Semiotic Ecology is certainly the heart of everything in my activities, retrospectively also of much of my early work written from a different vantage point. Although I got to the essence of this perspective relatively late in my personal evolution its has all been prepared from the early phases of my scientific interest in humans and their condition. From the late 1980s on, semiotic ecology has become pivotal in my thinking.
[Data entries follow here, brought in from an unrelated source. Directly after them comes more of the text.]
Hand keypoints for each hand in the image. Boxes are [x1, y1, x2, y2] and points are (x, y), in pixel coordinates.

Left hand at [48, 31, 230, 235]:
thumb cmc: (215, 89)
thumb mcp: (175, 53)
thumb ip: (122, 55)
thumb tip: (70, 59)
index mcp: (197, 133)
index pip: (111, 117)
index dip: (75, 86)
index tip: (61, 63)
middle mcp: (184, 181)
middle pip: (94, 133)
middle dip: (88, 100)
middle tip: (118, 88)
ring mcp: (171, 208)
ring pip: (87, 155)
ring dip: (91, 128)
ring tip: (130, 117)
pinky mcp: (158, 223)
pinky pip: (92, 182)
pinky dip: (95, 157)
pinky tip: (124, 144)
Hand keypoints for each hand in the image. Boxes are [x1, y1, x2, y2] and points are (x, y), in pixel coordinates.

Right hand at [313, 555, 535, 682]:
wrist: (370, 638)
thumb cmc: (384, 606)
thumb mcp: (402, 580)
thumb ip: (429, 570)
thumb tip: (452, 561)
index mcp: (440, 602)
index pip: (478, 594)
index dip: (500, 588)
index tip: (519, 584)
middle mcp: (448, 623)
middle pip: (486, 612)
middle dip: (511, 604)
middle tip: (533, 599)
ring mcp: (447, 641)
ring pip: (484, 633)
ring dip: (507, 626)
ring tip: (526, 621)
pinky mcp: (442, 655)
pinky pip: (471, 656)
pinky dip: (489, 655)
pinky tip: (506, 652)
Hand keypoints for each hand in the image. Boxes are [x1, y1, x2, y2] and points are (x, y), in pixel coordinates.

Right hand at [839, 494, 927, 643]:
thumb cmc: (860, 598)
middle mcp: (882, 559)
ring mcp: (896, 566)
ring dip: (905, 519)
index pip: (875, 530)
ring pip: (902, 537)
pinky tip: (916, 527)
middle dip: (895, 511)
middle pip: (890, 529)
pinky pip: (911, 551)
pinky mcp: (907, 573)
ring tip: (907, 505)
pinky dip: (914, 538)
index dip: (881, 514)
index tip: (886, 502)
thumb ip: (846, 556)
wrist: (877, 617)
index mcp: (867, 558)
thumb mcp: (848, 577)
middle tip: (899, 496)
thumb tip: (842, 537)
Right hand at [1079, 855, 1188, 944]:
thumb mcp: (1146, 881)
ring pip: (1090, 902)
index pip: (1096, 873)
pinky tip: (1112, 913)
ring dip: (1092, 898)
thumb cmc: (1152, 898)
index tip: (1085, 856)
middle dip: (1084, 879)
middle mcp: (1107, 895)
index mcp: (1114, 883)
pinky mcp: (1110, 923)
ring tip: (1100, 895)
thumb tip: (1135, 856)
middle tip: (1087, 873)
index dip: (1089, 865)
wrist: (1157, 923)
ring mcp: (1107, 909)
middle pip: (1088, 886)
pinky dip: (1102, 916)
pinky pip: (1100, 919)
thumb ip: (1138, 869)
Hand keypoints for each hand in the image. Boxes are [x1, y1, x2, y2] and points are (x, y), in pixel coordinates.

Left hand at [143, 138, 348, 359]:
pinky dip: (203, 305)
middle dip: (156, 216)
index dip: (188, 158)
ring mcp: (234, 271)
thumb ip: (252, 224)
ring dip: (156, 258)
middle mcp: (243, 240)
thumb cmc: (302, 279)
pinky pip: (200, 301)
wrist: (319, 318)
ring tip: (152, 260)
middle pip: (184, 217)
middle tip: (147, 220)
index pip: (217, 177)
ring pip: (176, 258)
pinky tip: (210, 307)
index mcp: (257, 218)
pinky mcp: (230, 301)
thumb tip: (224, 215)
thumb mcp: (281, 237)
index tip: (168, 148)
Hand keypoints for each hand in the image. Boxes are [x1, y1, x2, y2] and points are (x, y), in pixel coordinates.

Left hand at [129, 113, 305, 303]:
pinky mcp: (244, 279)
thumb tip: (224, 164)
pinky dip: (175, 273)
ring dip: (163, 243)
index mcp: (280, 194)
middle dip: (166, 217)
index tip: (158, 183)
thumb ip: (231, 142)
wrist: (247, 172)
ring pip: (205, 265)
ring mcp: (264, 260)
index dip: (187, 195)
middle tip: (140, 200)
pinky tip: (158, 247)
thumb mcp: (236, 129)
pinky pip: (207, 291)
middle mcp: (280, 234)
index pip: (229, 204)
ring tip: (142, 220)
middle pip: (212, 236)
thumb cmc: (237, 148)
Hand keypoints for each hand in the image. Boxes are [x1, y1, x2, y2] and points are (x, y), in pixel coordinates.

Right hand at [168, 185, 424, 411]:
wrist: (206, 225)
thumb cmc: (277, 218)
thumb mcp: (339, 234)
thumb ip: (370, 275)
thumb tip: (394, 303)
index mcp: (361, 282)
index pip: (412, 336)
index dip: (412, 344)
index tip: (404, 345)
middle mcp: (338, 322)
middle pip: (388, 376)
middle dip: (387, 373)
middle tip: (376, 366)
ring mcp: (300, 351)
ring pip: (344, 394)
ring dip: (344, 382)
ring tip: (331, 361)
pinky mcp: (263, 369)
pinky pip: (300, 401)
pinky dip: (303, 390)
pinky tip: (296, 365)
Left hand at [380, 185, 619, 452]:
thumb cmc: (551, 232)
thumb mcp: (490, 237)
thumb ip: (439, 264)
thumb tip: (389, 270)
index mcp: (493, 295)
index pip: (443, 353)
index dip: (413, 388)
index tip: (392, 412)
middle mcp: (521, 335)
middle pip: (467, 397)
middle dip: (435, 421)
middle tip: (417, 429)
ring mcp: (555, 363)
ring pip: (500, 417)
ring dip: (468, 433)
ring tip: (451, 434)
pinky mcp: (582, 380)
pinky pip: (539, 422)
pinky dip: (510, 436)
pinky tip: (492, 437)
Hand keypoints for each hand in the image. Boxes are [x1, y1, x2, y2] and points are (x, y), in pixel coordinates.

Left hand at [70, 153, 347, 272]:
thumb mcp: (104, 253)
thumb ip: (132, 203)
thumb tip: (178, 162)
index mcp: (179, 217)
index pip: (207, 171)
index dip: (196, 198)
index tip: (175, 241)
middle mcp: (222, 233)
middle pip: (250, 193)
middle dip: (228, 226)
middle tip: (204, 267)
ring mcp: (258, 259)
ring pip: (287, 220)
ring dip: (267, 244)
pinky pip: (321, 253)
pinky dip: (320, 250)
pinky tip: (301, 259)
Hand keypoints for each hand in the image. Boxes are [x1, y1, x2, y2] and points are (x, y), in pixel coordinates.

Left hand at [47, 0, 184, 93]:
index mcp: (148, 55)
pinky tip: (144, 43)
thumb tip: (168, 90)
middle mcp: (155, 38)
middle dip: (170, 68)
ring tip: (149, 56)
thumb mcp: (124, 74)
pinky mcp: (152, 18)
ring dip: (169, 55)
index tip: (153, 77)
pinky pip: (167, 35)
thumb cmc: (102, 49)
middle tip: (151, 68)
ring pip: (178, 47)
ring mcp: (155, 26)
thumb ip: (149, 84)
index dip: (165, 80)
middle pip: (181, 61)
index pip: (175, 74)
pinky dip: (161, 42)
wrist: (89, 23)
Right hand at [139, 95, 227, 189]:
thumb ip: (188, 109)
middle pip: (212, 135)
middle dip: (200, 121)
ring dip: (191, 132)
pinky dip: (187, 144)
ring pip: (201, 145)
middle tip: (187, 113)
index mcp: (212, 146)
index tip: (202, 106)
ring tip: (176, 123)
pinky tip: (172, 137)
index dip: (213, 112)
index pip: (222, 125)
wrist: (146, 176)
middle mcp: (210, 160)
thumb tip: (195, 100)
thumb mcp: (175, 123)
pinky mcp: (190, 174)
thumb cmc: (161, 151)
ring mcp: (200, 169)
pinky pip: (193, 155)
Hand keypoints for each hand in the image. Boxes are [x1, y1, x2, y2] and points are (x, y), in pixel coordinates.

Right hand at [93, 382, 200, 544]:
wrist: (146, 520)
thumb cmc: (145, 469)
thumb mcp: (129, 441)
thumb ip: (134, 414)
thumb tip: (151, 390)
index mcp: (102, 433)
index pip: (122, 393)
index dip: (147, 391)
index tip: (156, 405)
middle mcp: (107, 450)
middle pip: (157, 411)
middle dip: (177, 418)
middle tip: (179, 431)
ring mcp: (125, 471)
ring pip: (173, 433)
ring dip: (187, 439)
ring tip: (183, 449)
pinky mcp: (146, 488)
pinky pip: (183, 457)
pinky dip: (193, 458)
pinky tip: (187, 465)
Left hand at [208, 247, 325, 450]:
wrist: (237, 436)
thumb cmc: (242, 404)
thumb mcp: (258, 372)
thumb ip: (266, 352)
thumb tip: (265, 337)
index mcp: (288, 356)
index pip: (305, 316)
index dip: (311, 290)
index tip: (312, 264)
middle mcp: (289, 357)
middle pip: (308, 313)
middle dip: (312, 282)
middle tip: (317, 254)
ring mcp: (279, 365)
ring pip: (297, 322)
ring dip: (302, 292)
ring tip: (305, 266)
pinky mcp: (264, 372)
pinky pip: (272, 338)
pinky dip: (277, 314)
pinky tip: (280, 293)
In the late 1950, still a student, I have understood in studying Kurt Lewin and Jakob von Uexkuell that understanding living beings including humans requires inclusion of their environment, i.e. needs to be ecological. Soon after, I also understood that one cannot think ecologically without conceiving things to change in time however apparently static they may appear. In other words, the ecological and the evolutive are two faces of the same. In addition it was evident to me in the early 1960s on the basis of Lewin's philosophy of science insights that some sciences could be reduced to others. In particular, attempts at reduction of psychology to biology would inevitably fail because they were to dismiss the evolutive phases in the human condition that have lead to the differentiation between cultures. And so were attempts to reduce the bioitic to the physical because
However, for almost 30 years I could not see how to deal reasoably with Meaning. Obviously most animals "know" quite a bit of their world, their Umwelt, in their proper ways, depending on the senses and the active means they have to make changes not only in their immediate relation to their Umwelt, but also in their Umwelt itself, smalle changes in the world that may become important not only to themselves, but also to other beings; e.g. they "know what is good or bad for them to eat, they "know their family, their friends, their foes and much more. Even plants are prepared for their Umwelt; it may be less valid to say they "know"it; but in fact their are prepared e.g. for the seasons of the year, for day and night, for helpers to transport their seeds and pollen, etc.
The reader is invited to return to this section after having learnt about the set of fields. Most of my "retirement" activity is devoted to bring semiotic ecology --which is now described in more than a dozen separate papers emphasizing this or that aspect and neglecting others--into a decent synthesizing form. Most of what I have thought and written, whatever terminology I have been using, gets a good place within that SemEco framework.